*Exercise inputs*.
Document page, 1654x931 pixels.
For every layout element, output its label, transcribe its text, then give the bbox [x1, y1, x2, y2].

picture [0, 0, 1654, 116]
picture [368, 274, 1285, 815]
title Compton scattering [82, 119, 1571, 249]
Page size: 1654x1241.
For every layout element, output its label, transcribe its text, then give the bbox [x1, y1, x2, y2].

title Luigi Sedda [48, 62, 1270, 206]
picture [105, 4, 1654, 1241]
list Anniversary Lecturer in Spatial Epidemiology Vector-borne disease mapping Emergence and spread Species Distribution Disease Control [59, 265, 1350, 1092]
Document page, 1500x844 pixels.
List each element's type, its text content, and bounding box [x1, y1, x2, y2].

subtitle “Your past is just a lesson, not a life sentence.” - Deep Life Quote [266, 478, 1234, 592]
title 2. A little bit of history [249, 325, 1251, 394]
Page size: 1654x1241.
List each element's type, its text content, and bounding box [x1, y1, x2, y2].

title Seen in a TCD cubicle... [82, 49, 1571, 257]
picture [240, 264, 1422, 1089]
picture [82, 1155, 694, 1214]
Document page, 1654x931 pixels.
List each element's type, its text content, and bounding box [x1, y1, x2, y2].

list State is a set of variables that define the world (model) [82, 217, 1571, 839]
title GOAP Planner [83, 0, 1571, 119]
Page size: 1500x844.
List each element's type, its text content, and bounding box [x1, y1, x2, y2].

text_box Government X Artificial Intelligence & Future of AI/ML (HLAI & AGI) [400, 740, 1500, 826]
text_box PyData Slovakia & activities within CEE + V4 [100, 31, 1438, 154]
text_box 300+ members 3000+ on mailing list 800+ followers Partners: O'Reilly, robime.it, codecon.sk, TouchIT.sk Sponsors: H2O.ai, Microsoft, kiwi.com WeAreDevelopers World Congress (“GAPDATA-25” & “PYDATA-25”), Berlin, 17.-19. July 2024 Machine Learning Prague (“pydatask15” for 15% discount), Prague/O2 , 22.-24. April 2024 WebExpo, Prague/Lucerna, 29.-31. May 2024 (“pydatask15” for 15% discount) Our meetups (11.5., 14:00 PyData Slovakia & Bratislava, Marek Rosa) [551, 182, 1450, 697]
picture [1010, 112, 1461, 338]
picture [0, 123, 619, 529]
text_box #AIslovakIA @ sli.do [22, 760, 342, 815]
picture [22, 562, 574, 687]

*Description of the task*. Print the lines of the listing above, from the line with "Page size: 1500x844." up to and including the line with "text_box PyData Slovakia", character for character.

*Exercise response*.
Page size: 1500x844.
List each element's type, its text content, and bounding box [x1, y1, x2, y2].

text_box Government X Artificial Intelligence & Future of AI/ML (HLAI & AGI) [400, 740, 1500, 826]
text_box PyData Slovakia & activities within CEE + V4 [100, 31, 1438, 154]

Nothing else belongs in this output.